Named after an obscure track by The Small Faces, this band, along with King Crimson, planted the seeds of the Progressive Rock movement, paving the way for Yes, Genesis, Renaissance, and all of the various and sundry “Art Rock” bands from the 1970’s on. Keyboardist Keith Emerson, bassist/singer Lee Jackson, guitarist Davy O’List, and drummer Brian “Blinky” Davison were the back-up band for British soul singer P.P. Arnold. When they got their own time in the studio, they created a unique synthesis of Blues, Bebop, and (of all things) Classical, from Bach to Sibelius to lovely Ludwig Van, all wrapped up in the psychedelia of the times.

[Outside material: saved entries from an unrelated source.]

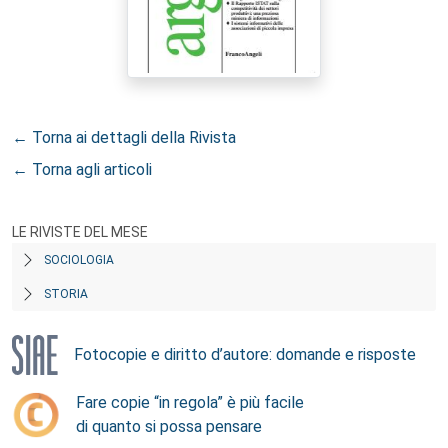
← Torna ai dettagli della Rivista
← Torna agli articoli
LE RIVISTE DEL MESE
SOCIOLOGIA
STORIA
Fotocopie e diritto d’autore: domande e risposte
Fare copie “in regola” è più facile
di quanto si possa pensare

The Nice were an immediate success in the U.K., but even after four amazing albums, they failed to catch on in the United States. Not satisfied with a niche audience, Emerson left the band, to join ex-Crimson vocalist Greg Lake and former Atomic Rooster drummer Carl Palmer in creating another new genre: Arena Rock. Jackson and Davison continued, briefly but impressively, with a new keyboardist of similar bent (Patrick Moraz, later of Yes and The Moody Blues) in a similar band, which they called Refugee, in kind deference to the fact that The Nice without Emerson was simply not The Nice.

In a happy postscript for the fans, The Nice reformed for a U.K. concert tour in 2002, garnering much acclaim and encouragement, and spawning a fabulous triple disc live album. As far as new studio material is concerned, well, some of us are waiting very impatiently.